Back in November, before the flames were even extinguished on the Su-24 Ankara shot down near the Syrian border, Vladimir Putin made a startling assertion.
Turkey, he said, is funding ISIS.
The startling part about Putin’s contention wasn’t that Turkey effectively functions as a state sponsor of terror. We already knew that. Rather, the surprising part was that a world leader was prepared to cast aside all diplomatic decorum and openly accuse a democratic country of aiding and abetting the group that the world at large knows as the greatest scourge to humanity since the Reich.
Of course Putin was provoked and under the circumstances, one might reasonably have expected him to react even more angrily than he did. After all, Turkey had just shot down a Russian warplane in what marked the first instance of a NATO member engaging a Soviet or Russian aircraft in more than a half century.
But rather than respond militarily, Putin decided to simply expose Recep Tayyip Erdogan’s Turkey for what it is: a dictatorship that funds terrorism while masquerading as a democracy and enjoying the perks of NATO membership.
In the days and weeks that followed, Moscow embarked on a truly epic PR campaign involving reels of footage depicting what The Kremlin said were ISIS oil trucks barreling across the Turkish border seemingly unimpeded. Deputy Minister of Defence Anatoly Antonov even went so far as to mock Erdogan’s “brilliant family [oil] business”, a nod to reports that suggest the Turkish President may be knowingly involved with the ISIS crude trade.
Turkey sought to downplay the accusations by suggesting that no one took Putin seriously, but little by little, the world began to question whether it is in fact Ankara that acts as Islamic State’s greatest regional benefactor.
In a testament to the fact that the world is waking up to the stunning reality that a NATO member may be Islamic State’s de facto finance arm, Israeli defense minister Moshe Yaalon today accused Turkey of backing the terrorists in a series of surprisingly candid statements to reporters in Athens where Yaalon was meeting his Greek counterpart Panos Kammenos.
(Yaalon and Kammenos on Tuesday)
"As you know, Daesh (Islamic State) enjoyed Turkish money for oil for a very, very long period of time.

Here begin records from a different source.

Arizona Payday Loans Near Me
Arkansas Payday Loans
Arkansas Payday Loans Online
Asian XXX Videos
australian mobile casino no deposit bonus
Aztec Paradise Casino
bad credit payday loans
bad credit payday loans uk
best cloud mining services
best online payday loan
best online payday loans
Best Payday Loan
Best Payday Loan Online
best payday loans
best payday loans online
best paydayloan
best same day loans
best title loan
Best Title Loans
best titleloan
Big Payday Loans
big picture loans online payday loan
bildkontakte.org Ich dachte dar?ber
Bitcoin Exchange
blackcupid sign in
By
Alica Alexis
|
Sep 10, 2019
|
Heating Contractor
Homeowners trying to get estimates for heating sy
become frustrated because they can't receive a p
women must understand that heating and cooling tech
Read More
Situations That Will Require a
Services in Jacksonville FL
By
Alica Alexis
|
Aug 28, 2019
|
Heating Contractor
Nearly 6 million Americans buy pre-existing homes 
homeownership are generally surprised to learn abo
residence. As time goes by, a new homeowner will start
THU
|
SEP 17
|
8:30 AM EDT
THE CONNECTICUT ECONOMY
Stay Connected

I hope that it will be ended," Yaalon said.
"It's up to Turkey, the Turkish government, the Turkish leadership, to decide whether they want to be part of any kind of cooperation to fight terrorism. This is not the case so far.”

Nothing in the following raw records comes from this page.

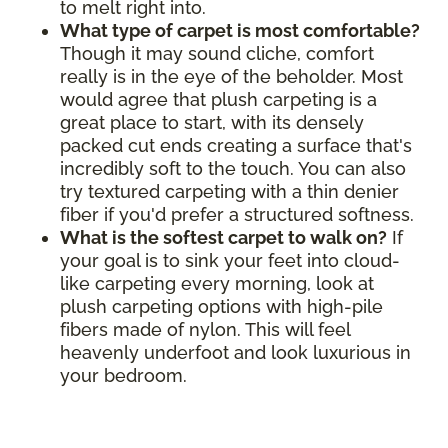
to melt right into.
What type of carpet is most comfortable?
Though it may sound cliche, comfort
really is in the eye of the beholder. Most
would agree that plush carpeting is a
great place to start, with its densely
packed cut ends creating a surface that's
incredibly soft to the touch. You can also
try textured carpeting with a thin denier
fiber if you'd prefer a structured softness.
What is the softest carpet to walk on?
If
your goal is to sink your feet into cloud-
like carpeting every morning, look at
plush carpeting options with high-pile
fibers made of nylon. This will feel
heavenly underfoot and look luxurious in
your bedroom.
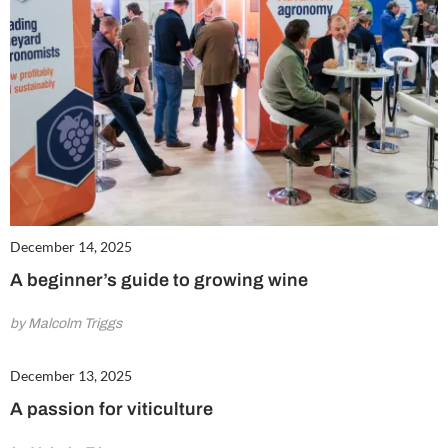
December 14, 2025
A beginner’s guide to growing wine
by Malcolm Triggs
December 13, 2025
A passion for viticulture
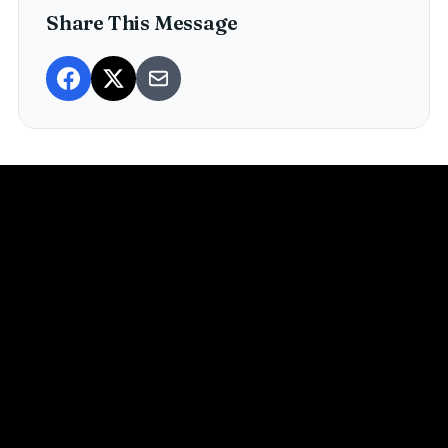
Share This Message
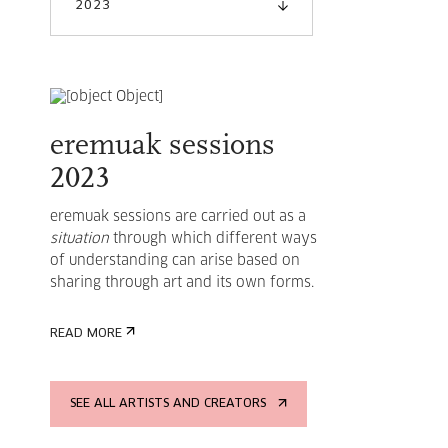
2023
eremuak sessions
2023
eremuak sessions are carried out as a
situation
through which different ways
of understanding can arise based on
sharing through art and its own forms.
READ MORE
SEE ALL ARTISTS AND CREATORS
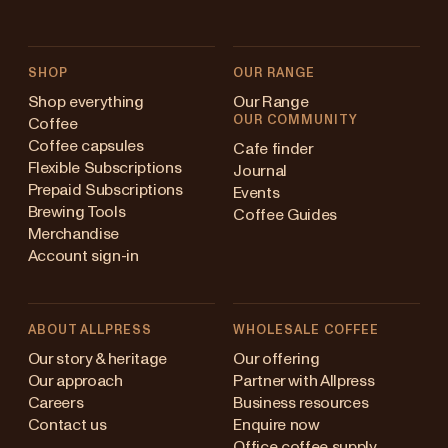
SHOP
OUR RANGE
Shop everything
Our Range
OUR COMMUNITY
Coffee
Coffee capsules
Cafe finder
Flexible Subscriptions
Journal
Prepaid Subscriptions
Events
Brewing Tools
Coffee Guides
Merchandise
Account sign-in
ABOUT ALLPRESS
WHOLESALE COFFEE
Australia
Our story & heritage
Our offering
Our approach
Partner with Allpress
Japan (en)
Careers
Business resources
Contact us
Enquire now
Japan (日本語)
Office coffee supply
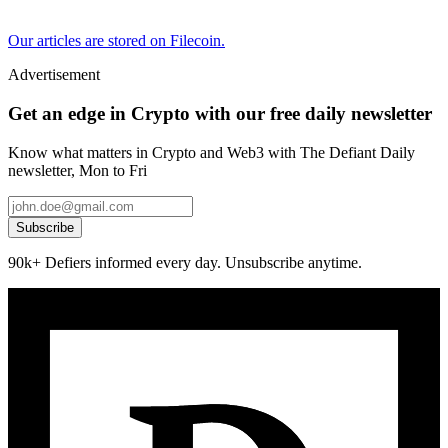
Our articles are stored on Filecoin.
Advertisement
Get an edge in Crypto with our free daily newsletter
Know what matters in Crypto and Web3 with The Defiant Daily
newsletter, Mon to Fri
Subscribe
90k+ Defiers informed every day. Unsubscribe anytime.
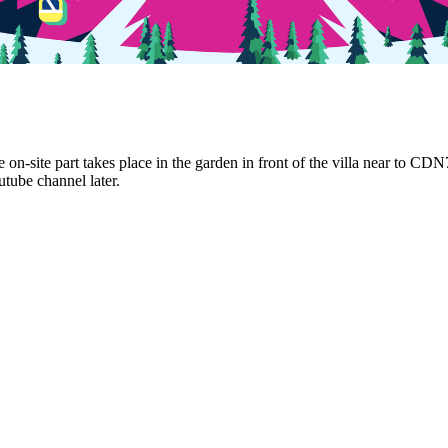
 on-site part takes place in the garden in front of the villa near to CD
utube channel later.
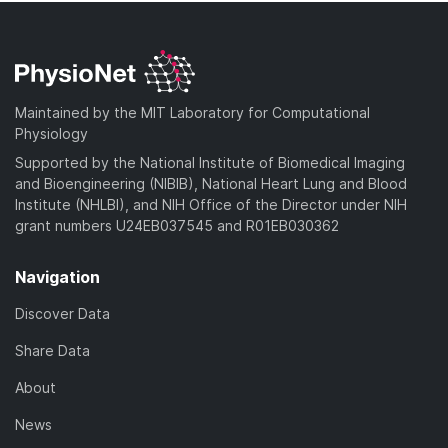
Maintained by the MIT Laboratory for Computational
Physiology
Supported by the National Institute of Biomedical Imaging
and Bioengineering (NIBIB), National Heart Lung and Blood
Institute (NHLBI), and NIH Office of the Director under NIH
grant numbers U24EB037545 and R01EB030362
Navigation
Discover Data
Share Data
About
News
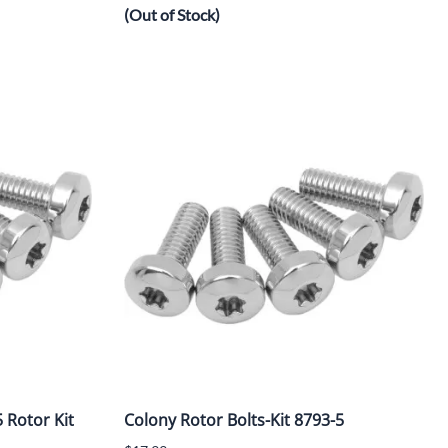
(Out of Stock)
 Rotor Kit
Colony Rotor Bolts-Kit 8793-5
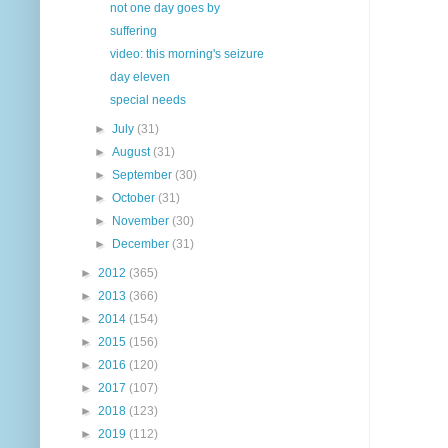
not one day goes by
suffering
video: this morning's seizure
day eleven
special needs
►
July
(31)
►
August
(31)
►
September
(30)
►
October
(31)
►
November
(30)
►
December
(31)
►
2012
(365)
►
2013
(366)
►
2014
(154)
►
2015
(156)
►
2016
(120)
►
2017
(107)
►
2018
(123)
►
2019
(112)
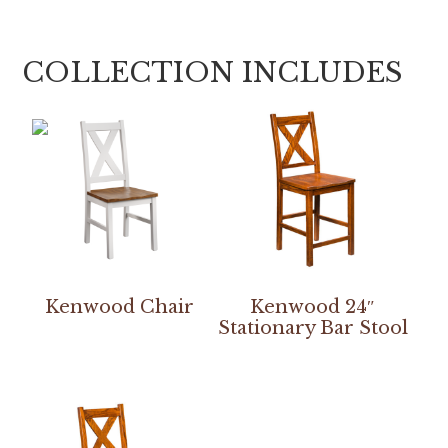
COLLECTION INCLUDES
Kenwood Chair
Kenwood 24″
Stationary Bar Stool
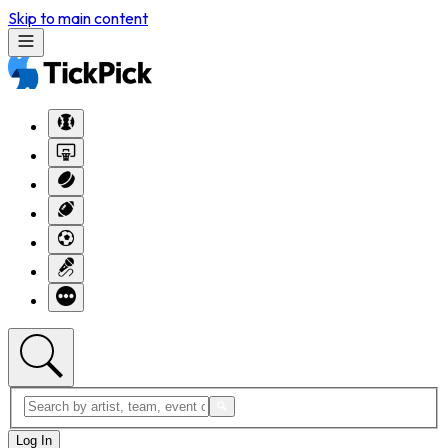
Skip to main content
Log In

No, it's not the case so far, unless you count Erdogan's absurdly transparent attempt to eradicate the Kurds in Turkey by waging a war of attrition against the PKK.
As Reuters dryly notes, Yaalon's "assertion could hinder attempts to mend fences between Israel and Turkey after years of estrangement." Yes, it very well could and you can bet it will prompt a decidedly indignant response from what's sure to be a furious Erodgan.
Now we'll just hold our breath for Washington to follow suit and admit that America's "ally" in Ankara is the reason ISIS stays in business.